Mar 31, 2014 00:24
Been having lots of thoughts - just self searching in many areas.
Guess one of them is with work. Right now I'm designing an iPad app to help with inventory of electronic components, and helping to set up the inventory system. As much as I want to design and write an app, I don't know if I'd consider it as substantive work. I kinda wrestled with that, I wanted to do real bad ass engineering work, and writing app for work is kinda ... pansy lol. There's two trains of thoughts I'm wrestling with - work is scarce, I need to do an attitude change - at least I'm on a project and I have work. Or I shouldn't settle on some random work, look for something - which may not even be an option. I'm not typically one to settle on something. Though I've wanted to write an app - for a hobby. So I'm a little conflicted.
I led bible study this past Friday with Amanda. In the past months, I've been teaching jr. high Sunday school, now I'm leading bible study in the recent weeks. So basically right now I'm feeling really exhausted in a leading capacity - at least there's an end after this week. Today had a mini-meeting with Amanda and Priscilla over the feedback we got.
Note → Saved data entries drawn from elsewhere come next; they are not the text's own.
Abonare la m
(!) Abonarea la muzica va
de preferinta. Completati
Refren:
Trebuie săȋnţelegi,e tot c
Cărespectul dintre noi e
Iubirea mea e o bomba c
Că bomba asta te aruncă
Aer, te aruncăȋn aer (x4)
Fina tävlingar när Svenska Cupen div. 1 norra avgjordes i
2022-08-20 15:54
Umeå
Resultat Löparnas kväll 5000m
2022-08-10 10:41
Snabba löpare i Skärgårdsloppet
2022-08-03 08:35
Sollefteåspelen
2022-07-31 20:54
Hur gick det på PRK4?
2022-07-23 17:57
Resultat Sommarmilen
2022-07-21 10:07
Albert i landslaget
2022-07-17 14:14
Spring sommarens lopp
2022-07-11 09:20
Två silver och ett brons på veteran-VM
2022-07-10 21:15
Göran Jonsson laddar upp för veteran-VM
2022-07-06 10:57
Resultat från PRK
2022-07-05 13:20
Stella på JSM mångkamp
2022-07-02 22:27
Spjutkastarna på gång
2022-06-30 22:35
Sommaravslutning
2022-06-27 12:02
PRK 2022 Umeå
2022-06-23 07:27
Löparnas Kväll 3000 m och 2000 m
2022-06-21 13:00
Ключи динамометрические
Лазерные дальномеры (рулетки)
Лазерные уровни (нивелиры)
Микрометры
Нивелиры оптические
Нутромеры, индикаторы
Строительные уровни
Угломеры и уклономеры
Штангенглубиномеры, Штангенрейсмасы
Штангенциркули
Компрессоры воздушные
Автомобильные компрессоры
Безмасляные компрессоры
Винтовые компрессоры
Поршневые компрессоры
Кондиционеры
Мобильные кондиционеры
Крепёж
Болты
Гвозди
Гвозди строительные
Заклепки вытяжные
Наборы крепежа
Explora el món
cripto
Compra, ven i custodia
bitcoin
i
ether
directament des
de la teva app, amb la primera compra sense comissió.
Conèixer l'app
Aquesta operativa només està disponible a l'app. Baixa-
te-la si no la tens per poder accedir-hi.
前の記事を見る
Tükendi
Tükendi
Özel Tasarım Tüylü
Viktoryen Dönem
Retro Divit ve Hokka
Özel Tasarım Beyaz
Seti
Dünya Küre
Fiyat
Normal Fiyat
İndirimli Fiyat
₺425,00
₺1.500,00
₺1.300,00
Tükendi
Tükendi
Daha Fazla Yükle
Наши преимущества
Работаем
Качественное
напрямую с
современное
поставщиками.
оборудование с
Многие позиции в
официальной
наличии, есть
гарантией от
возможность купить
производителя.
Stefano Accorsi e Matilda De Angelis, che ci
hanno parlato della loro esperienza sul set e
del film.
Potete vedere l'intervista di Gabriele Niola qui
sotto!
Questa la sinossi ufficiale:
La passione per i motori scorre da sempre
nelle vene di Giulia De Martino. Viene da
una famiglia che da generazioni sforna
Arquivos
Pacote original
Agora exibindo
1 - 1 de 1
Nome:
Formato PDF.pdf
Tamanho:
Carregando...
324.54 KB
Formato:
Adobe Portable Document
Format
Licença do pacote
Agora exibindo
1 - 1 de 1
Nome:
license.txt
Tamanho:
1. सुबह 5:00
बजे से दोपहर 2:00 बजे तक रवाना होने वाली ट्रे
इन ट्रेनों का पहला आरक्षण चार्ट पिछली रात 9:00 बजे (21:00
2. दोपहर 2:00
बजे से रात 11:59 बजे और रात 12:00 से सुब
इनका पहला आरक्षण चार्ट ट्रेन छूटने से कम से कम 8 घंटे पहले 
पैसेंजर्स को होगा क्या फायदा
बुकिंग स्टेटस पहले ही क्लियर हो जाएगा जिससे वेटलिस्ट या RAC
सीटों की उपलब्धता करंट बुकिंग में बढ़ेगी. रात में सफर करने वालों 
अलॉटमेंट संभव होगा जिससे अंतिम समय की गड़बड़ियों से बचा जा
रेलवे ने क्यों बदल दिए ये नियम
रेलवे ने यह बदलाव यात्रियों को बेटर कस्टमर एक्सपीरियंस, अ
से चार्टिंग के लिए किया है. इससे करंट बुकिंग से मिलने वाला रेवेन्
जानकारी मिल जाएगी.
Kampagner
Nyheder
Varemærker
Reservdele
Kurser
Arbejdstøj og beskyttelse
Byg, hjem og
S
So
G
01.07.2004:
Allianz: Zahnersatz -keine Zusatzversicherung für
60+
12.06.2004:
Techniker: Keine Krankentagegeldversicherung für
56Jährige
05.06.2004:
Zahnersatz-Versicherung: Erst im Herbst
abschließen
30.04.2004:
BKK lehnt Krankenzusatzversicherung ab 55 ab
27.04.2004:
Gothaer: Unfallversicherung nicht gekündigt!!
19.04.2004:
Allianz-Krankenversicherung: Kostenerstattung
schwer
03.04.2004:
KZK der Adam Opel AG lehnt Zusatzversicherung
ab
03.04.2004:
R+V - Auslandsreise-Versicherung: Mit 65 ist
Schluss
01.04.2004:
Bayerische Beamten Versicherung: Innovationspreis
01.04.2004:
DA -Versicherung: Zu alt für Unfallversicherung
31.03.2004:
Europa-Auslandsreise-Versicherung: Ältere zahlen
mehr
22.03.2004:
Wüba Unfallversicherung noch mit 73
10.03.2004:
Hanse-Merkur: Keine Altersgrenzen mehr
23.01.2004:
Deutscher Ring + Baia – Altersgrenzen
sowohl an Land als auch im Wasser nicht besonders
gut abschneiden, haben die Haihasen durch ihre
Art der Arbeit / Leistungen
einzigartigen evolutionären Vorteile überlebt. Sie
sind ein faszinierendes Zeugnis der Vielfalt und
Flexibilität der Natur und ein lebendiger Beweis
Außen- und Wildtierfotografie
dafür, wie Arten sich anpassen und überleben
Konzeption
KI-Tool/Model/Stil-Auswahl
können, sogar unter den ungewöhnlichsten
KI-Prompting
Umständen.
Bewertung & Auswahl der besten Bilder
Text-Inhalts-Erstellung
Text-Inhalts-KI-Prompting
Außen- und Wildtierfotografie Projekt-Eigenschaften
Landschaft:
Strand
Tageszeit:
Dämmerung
I did mention that I get really self conscientious when I lead, like I'll stumble over words, and I get flustered easily. It's embarrassing - I have no control over it when it does happen, I just shorten what I have to say so I don't have to feel worst about myself. At times, I know I have moments where I'm just not good at expressing myself with words, never really been my friend. One comment Priscilla made was that I view things from a really simplistic view, and some people may have trouble with that. That wasn't exactly shocking, but I was surprised to hear it from her - it's something I'm pretty aware of, I thought about it awhile ago though I haven't thought about it recently. I've wrestled with it in the past, I feel recently it's coming back to haunt me again. It wasn't in a leading bible study sense before, it was pertaining to school and work. Some words my dad has said in the past, is the most powerful to me ... that there's no wrong in thinking, only different, when I totally thought there was something wrong with me.
I'm thinking of applying for the Osielle ambassador program. Right now I'd like to do it - I won't get my hopes up, but it looks interesting. I think I'm getting a better grip on my self confidence right now, it just plummeted after the new year, I really don't know why.